Quelques rares auteurs avant Nietzsche avaient pressenti cela. Mais lui seul en saisit la réalité, et mieux encore que la réalité, l’éternelle actualité. Son évolution fut alors très rapide, trop rapide peut-être. Emerveillé par le panthéon des Grecs — et par le génie de leurs dramaturges qui savaient, et pour cause, mêler dans l'action « dieux » et hommes — il s'attacha aussitôt à deux très grandes figures, parce qu'il crut voir en elles les deux pôles de l'énergétique humaine : Apollon et Dionysos, que de son côté Freud allait redécouvrir sous les noms du Conscient et de l'Inconscient.

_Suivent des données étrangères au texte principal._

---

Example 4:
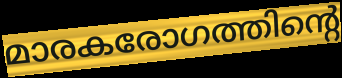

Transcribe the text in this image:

മാരകരോഗത്തിന്റെ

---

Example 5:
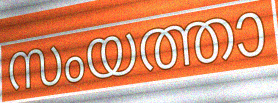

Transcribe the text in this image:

സംയത്താ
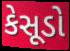
કેસૂડો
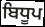
ਬਿਧੂਪ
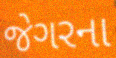
જેગરના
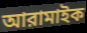
আরামাইক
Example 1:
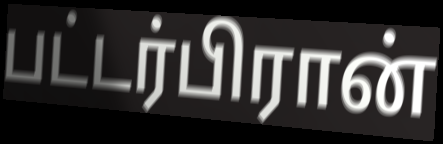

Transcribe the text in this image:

பட்டர்பிரான்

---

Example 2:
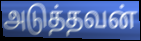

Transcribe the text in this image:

அடுத்தவன்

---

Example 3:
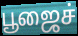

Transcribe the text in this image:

பூஜைச்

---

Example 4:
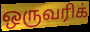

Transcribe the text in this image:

Mais Nietzsche est pressé, très pressé. Il n'en est qu'à son premier livre La Naissance de la Tragédie, et déjà il pressent qu'une œuvre immense le talonne. Fasciné par les Grecs, voyant en eux la source même de l'Europe et notre fontaine de Jouvence dont vingt siècles de ténèbres nous ont assoiffés, il vole de découverte en passion et, trop vite, prend parti. Il n'étudie pas à fond la mythologie des Grecs, et presque pas du tout, hélas, celles de leurs proches parents, les Germains et les Celtes, qui l'eussent puissamment éclairé. Il n'examine pas Zeus, qui pourtant annonce Jéhovah ; il néglige Prométhée, malgré son admiration pour Eschyle, et surtout il oublie Hermès, le chercheur, le poète, le messager, dont il est pourtant lui-même une si éclatante incarnation : celui qui n'est pas compris parce qu'il est trop clair, celui qui est « hermétique » parce que devant lui la lâcheté ferme l'esprit. Hermès ou Logos, le Mercure des Latins, le grand Lugus des Celtes, devenu Loki chez les Germains puis Lucifer chez les tenants du Christ, l'ange de lumière et de lucidité, rebelle à Jéhovah, et qui seul est capable de résoudre le faux conflit Apollon-Dionysos dans lequel Nietzsche veut s'enfermer.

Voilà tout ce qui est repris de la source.